| Hasil yang Diminta |
Lanjutkan teks tentang membaca dan menulis sebagai kebutuhan, dimulai tepat setelah kalimat terakhirnya.

“Membaca,
Menulis adalah Kebutuhan”
By:
Anaruddin
Ada
yang pernah mengatakan bahwa “jika engkau ingin menggenggam dunia maka
perbanyaklah membaca dan jika engkau ingin dikenang maka perbanyaklah menulis”.
Ungkapan ini bukan hanya sekedar pesan biasa, akan tetapi mengandung makna yang
mendalam. Tanpa membaca seseorang tidak
akan mampu mengembangkan cakrawala berpikirnya. Dipahami bersama bahwa sumber ilmu pengetahuan yang ada saat
ini, semuanya berasal dari hasil bacaan. Oleh karena itu, salah satu jalan
untuk memahami sebuah ilmu pengetahuan adalah dengan cara membaca. Begitu juga
sebaliknya, jika ingin dikenang sepanjang khayatnya, seseorang harus
meninggalkan jejak-jejak mereka dalam bentuk tulisan. Sejarah telah membuktikan,
Aristoteles dikenang oleh masyarakat luas sebagai bapak logika karena
tulisannya, Ibnu Sina dikenang sebagai bapak dokter muslim karena tulisannya,
Imam Al-Ghazali dikenang sebagai ulama besar karena tulisannya, dan masih
banyak lagi tokoh-tokoh di dunia ini yang meninggalkan rekam jejaknya dalam
bentuk tulisan.
Tradisi
membaca bukan lagi menjadi barang baru, tetapi ibaratnya telah menjadi bagian
terpenting dalam hidup manusia. Seseorang pernah mengungkapkan bahwa membaca adalah
termasuk kebutuhan pokok. Seperti halnya kebutuhan makanan, jika tidak
terpenuhi maka seseorang akan merasa lapar. Karena perkembangan ilmu pengetahuan
yang semakin maju, seseorang kemudian dituntut bahkan sangat dipaksa untuk
membaca literatur demi memperbaharui pengetahuannya.

| Data Tinjauan |

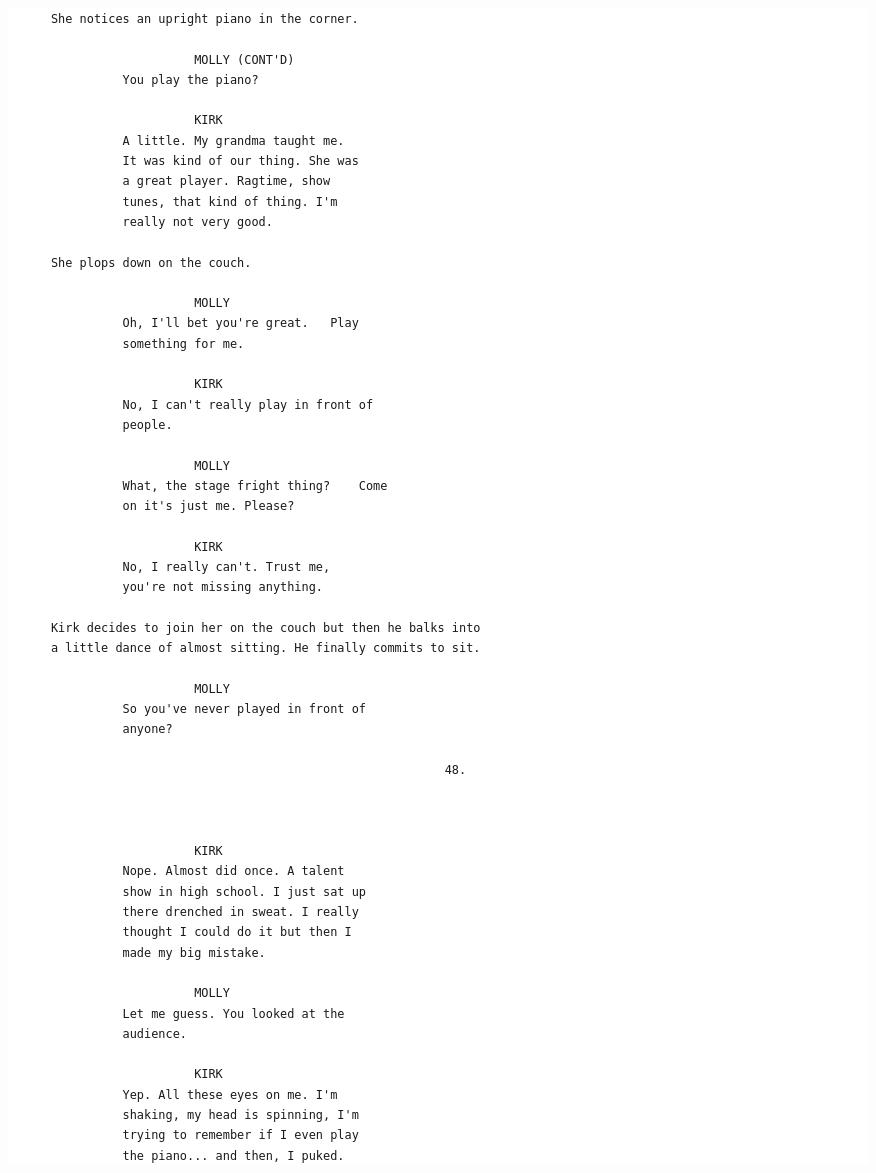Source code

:           She notices an upright piano in the corner.
          
                              MOLLY (CONT'D)
                    You play the piano?
          
                              KIRK
                    A little. My grandma taught me.
                    It was kind of our thing. She was
                    a great player. Ragtime, show
                    tunes, that kind of thing. I'm
                    really not very good.
          
          She plops down on the couch.
          
                              MOLLY
                    Oh, I'll bet you're great.   Play
                    something for me.
          
                              KIRK
                    No, I can't really play in front of
                    people.
          
                              MOLLY
                    What, the stage fright thing?    Come
                    on it's just me. Please?
          
                              KIRK
                    No, I really can't. Trust me,
                    you're not missing anything.
          
          Kirk decides to join her on the couch but then he balks into
          a little dance of almost sitting. He finally commits to sit.
          
                              MOLLY
                    So you've never played in front of
                    anyone?
          
                                                                 48.
          
          
          
                              KIRK
                    Nope. Almost did once. A talent
                    show in high school. I just sat up
                    there drenched in sweat. I really
                    thought I could do it but then I
                    made my big mistake.
          
                              MOLLY
                    Let me guess. You looked at the
                    audience.
          
                              KIRK
                    Yep. All these eyes on me. I'm
                    shaking, my head is spinning, I'm
                    trying to remember if I even play
                    the piano... and then, I puked.
          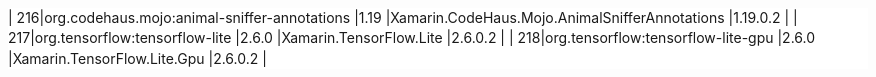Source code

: | 216|org.codehaus.mojo:animal-sniffer-annotations                          |1.19                |Xamarin.CodeHaus.Mojo.AnimalSnifferAnnotations                        |1.19.0.2            |
| 217|org.tensorflow:tensorflow-lite                                        |2.6.0               |Xamarin.TensorFlow.Lite                                               |2.6.0.2             |
| 218|org.tensorflow:tensorflow-lite-gpu                                    |2.6.0               |Xamarin.TensorFlow.Lite.Gpu                                           |2.6.0.2             |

| Jawaban Latihan |
Muncul
kemudian persoalan yang penting untuk dibahas berkaitan dengan daya baca dan
tulis masyarakat Indonesia. Ada anggapan bahwa entitas masyarakat Indonesia
yang gemar membaca dan pintar menulis sudah mengalami degradasi. Masalah itu, merambah
sampai pada anak muda. Hal ini terbukti dari cara berpikir mereka yang
menganggap bahwa membaca dan menulis hanya sekadar pengisi waktu luang.
Mahasiswa
atau dalam artian sekarang adalah pemuda, dari dahulu hingga sekarang pemuda
dikenal sebagai masa depan bangsa. Ditangan pemuda tergenggam wajah-wajah
bangsa yang cemerlang. Pemuda adalah agent of
change, social of control, dan moral
force. Berbeda dengan kondisi sekarang yang mindset mereka digerus oleh perkembangan teknologi yang semakin
maju secara pesat. Munculnya banyak fasilitas teknologi menyebabkan mahasiswa
semakin manja untuk berpikir. Misalnya, beragam fasilitas jejaring sosial
seperti Blackberry messenger, facebook,
twitter, line, instagram, path dan
masih banyak lagi. Mereka biasanya lebih lama menghabiskan waktu di depan
komputer, dan gadget daripada membaca
buku atau bacaan-bacan yang bersifat membangun. Begitu juga para mahasiswa
lebih sering menulis status (baca; isi pikiran,posisi) mereka di akun twitter
dan facebook (sosial media) daripada menulis hal-hal yang bermanfaat berkaitan
dengan keilmuan. Bayangkan ketika status (baca; isi pikiran, posisi) yang
sering di-posting ditulis kemudian disatukan
dalam satu cerita, bisa saja menjadi sebuah karya sastra. Misalnya, cerita yang
disusun dalam bentuk cerpen atau novel. Tapi sayang seribu sayang tulisan tersebut
hanya dilampiaskan diakun jejaring
sosial mereka, cerita itu hanya dibiarkan berlalu begitu saja.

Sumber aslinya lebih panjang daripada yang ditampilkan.